Anyway, I find that (with a=1.75% and b=0.5) the WR produced by Pralana with CAPE-based rules (Historical Analysis mode only) appears to be generally similar to that from the Jenke SWR-tool approach.
@wallace471 Thanks for sharing the details surrounding Karsten Jeske's (i.e, "Big ERN's") CAPE method. I've read all the articles above and use his planning spreadsheet to augment the insights I get from Pralana, but I'm sure others will find the background and links useful if they haven't already explored this material.
In fact, my question above is based on Karsten's observation: "Notice that the constant percentage rule [Pralana calls this Fixed %] is simply a special case of the CAPE-rule if we set b=0 and a=4% (or whatever your desired constant percentage may be)." This is why I'm confused by the differences between Pralana's results for a Fixed % of 3% and CAPE with a=3%, b=0. Note that the actual percentage is irrelevant as long as the same value is used in both spending strategies.
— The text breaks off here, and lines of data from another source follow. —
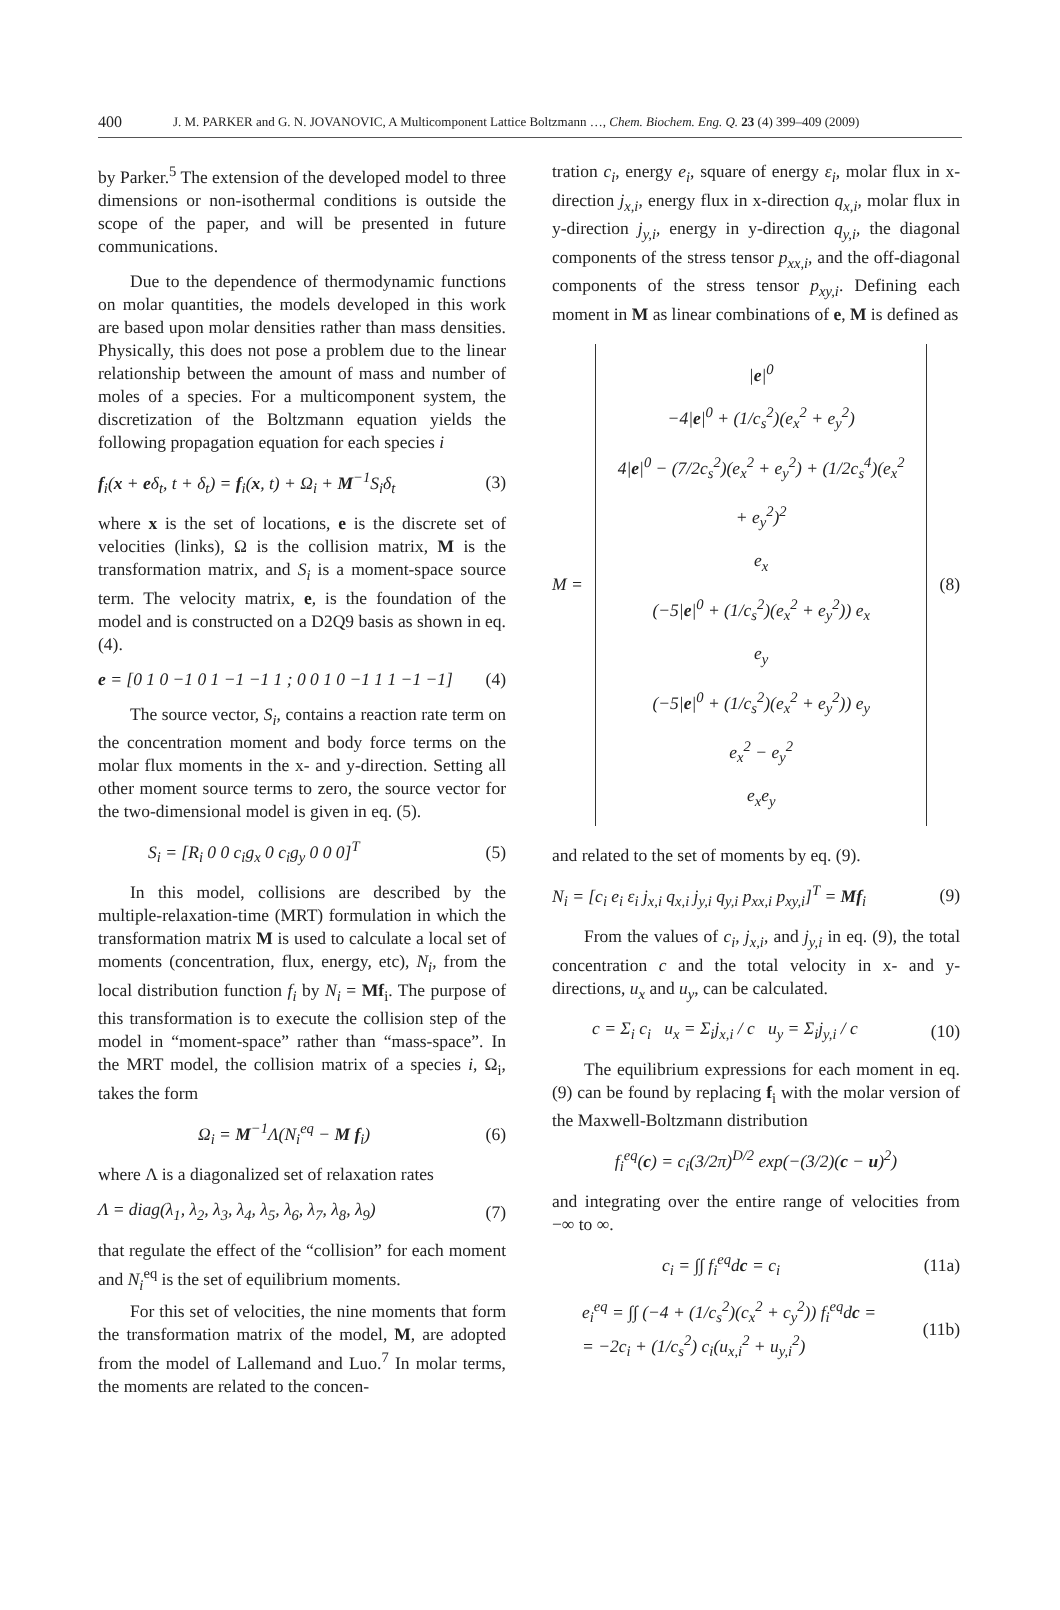400 J. M. PARKER and G. N. JOVANOVIC, A Multicomponent Lattice Boltzmann …, Chem. Biochem. Eng. Q. 23 (4) 399–409 (2009)
by Parker.<sup>5</sup> The extension of the developed model to three dimensions or non-isothermal conditions is outside the scope of the paper, and will be presented in future communications.
Due to the dependence of thermodynamic functions on molar quantities, the models developed in this work are based upon molar densities rather than mass densities. Physically, this does not pose a problem due to the linear relationship between the amount of mass and number of moles of a species. For a multicomponent system, the discretization of the Boltzmann equation yields the following propagation equation for each species i
f<sub>i</sub>(x + eδ<sub>t</sub>, t + δ<sub>t</sub>) = f<sub>i</sub>(x, t) + Ω<sub>i</sub> + M<sup>−1</sup>S<sub>i</sub>δ<sub>t</sub> (3)
where x is the set of locations, e is the discrete set of velocities (links), Ω is the collision matrix, M is the transformation matrix, and S<sub>i</sub> is a moment-space source term. The velocity matrix, e, is the foundation of the model and is constructed on a D2Q9 basis as shown in eq. (4).
e = [0 1 0 −1 0 1 −1 −1 1 ; 0 0 1 0 −1 1 1 −1 −1] (4)
The source vector, S<sub>i</sub>, contains a reaction rate term on the concentration moment and body force terms on the molar flux moments in the x- and y-direction. Setting all other moment source terms to zero, the source vector for the two-dimensional model is given in eq. (5).
S<sub>i</sub> = [R<sub>i</sub> 0 0 c<sub>i</sub>g<sub>x</sub> 0 c<sub>i</sub>g<sub>y</sub> 0 0 0]<sup>T</sup> (5)
In this model, collisions are described by the multiple-relaxation-time (MRT) formulation in which the transformation matrix M is used to calculate a local set of moments (concentration, flux, energy, etc), N<sub>i</sub>, from the local distribution function f<sub>i</sub> by N<sub>i</sub> = Mf<sub>i</sub>. The purpose of this transformation is to execute the collision step of the model in “moment-space” rather than “mass-space”. In the MRT model, the collision matrix of a species i, Ω<sub>i</sub>, takes the form
Ω<sub>i</sub> = M<sup>−1</sup>Λ(N<sub>i</sub><sup>eq</sup> − M f<sub>i</sub>) (6)
where Λ is a diagonalized set of relaxation rates
Λ = diag(λ<sub>1</sub>, λ<sub>2</sub>, λ<sub>3</sub>, λ<sub>4</sub>, λ<sub>5</sub>, λ<sub>6</sub>, λ<sub>7</sub>, λ<sub>8</sub>, λ<sub>9</sub>) (7)
that regulate the effect of the “collision” for each moment and N<sub>i</sub><sup>eq</sup> is the set of equilibrium moments.
For this set of velocities, the nine moments that form the transformation matrix of the model, M, are adopted from the model of Lallemand and Luo.<sup>7</sup> In molar terms, the moments are related to the concen-
tration c<sub>i</sub>, energy e<sub>i</sub>, square of energy ε<sub>i</sub>, molar flux in x-direction j<sub>x,i</sub>, energy flux in x-direction q<sub>x,i</sub>, molar flux in y-direction j<sub>y,i</sub>, energy in y-direction q<sub>y,i</sub>, the diagonal components of the stress tensor p<sub>xx,i</sub>, and the off-diagonal components of the stress tensor p<sub>xy,i</sub>. Defining each moment in M as linear combinations of e, M is defined as
M =
|e|<sup>0</sup>
−4|e|<sup>0</sup> + (1/c<sub>s</sub><sup>2</sup>)(e<sub>x</sub><sup>2</sup> + e<sub>y</sub><sup>2</sup>)
4|e|<sup>0</sup> − (7/2c<sub>s</sub><sup>2</sup>)(e<sub>x</sub><sup>2</sup> + e<sub>y</sub><sup>2</sup>) + (1/2c<sub>s</sub><sup>4</sup>)(e<sub>x</sub><sup>2</sup> + e<sub>y</sub><sup>2</sup>)<sup>2</sup>
e<sub>x</sub>
(−5|e|<sup>0</sup> + (1/c<sub>s</sub><sup>2</sup>)(e<sub>x</sub><sup>2</sup> + e<sub>y</sub><sup>2</sup>)) e<sub>x</sub>
e<sub>y</sub>
(−5|e|<sup>0</sup> + (1/c<sub>s</sub><sup>2</sup>)(e<sub>x</sub><sup>2</sup> + e<sub>y</sub><sup>2</sup>)) e<sub>y</sub>
e<sub>x</sub><sup>2</sup> − e<sub>y</sub><sup>2</sup>
e<sub>x</sub>e<sub>y</sub>
(8)
and related to the set of moments by eq. (9).
N<sub>i</sub> = [c<sub>i</sub> e<sub>i</sub> ε<sub>i</sub> j<sub>x,i</sub> q<sub>x,i</sub> j<sub>y,i</sub> q<sub>y,i</sub> p<sub>xx,i</sub> p<sub>xy,i</sub>]<sup>T</sup> = Mf<sub>i</sub> (9)
From the values of c<sub>i</sub>, j<sub>x,i</sub>, and j<sub>y,i</sub> in eq. (9), the total concentration c and the total velocity in x- and y-directions, u<sub>x</sub> and u<sub>y</sub>, can be calculated.
c = Σ<sub>i</sub> c<sub>i</sub> u<sub>x</sub> = Σ<sub>i</sub>j<sub>x,i</sub> / c u<sub>y</sub> = Σ<sub>i</sub>j<sub>y,i</sub> / c (10)
The equilibrium expressions for each moment in eq. (9) can be found by replacing f<sub>i</sub> with the molar version of the Maxwell-Boltzmann distribution
f<sub>i</sub><sup>eq</sup>(c) = c<sub>i</sub>(3/2π)<sup>D/2</sup> exp(−(3/2)(c − u)<sup>2</sup>)
and integrating over the entire range of velocities from −∞ to ∞.
c<sub>i</sub> = ∫∫ f<sub>i</sub><sup>eq</sup>dc = c<sub>i</sub> (11a)
e<sub>i</sub><sup>eq</sup> = ∫∫ (−4 + (1/c<sub>s</sub><sup>2</sup>)(c<sub>x</sub><sup>2</sup> + c<sub>y</sub><sup>2</sup>)) f<sub>i</sub><sup>eq</sup>dc =
= −2c<sub>i</sub> + (1/c<sub>s</sub><sup>2</sup>) c<sub>i</sub>(u<sub>x,i</sub><sup>2</sup> + u<sub>y,i</sub><sup>2</sup>) (11b)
One big difference between Karsten's model and Pralana's is that Pralana is only applying the CAPE spending strategy (or any other of the spending strategies) to your variable (non-essential) spending, where Karsten's model applies to all spending, although there is some rudimentary capability to include future income and expenses in Karsten's spreadsheet. This means that it's hard to directly compare the models using the same spending strategy parameters. For example, using CAPE a=1.75, b=0.5 in Pralana only applies to variable spending on top of your explicitly specified essential spending, while Karsten's model applies CAPE a=1.75, b=0.5 to the entire spending envelope. The same is true for fixed/constant and other spending strategies.
I like Pralana's approach, but it does make it hard to compare to more simplistic models like Karsten's CAPE model, the "4% rule", or other well known models, all of which simply look at overall spending. Rather than trying to compare directly, I use Karsten's model to help validate the big picture, and I use Pralana to do the detailed planning.
Are there any other thoughts on the original question?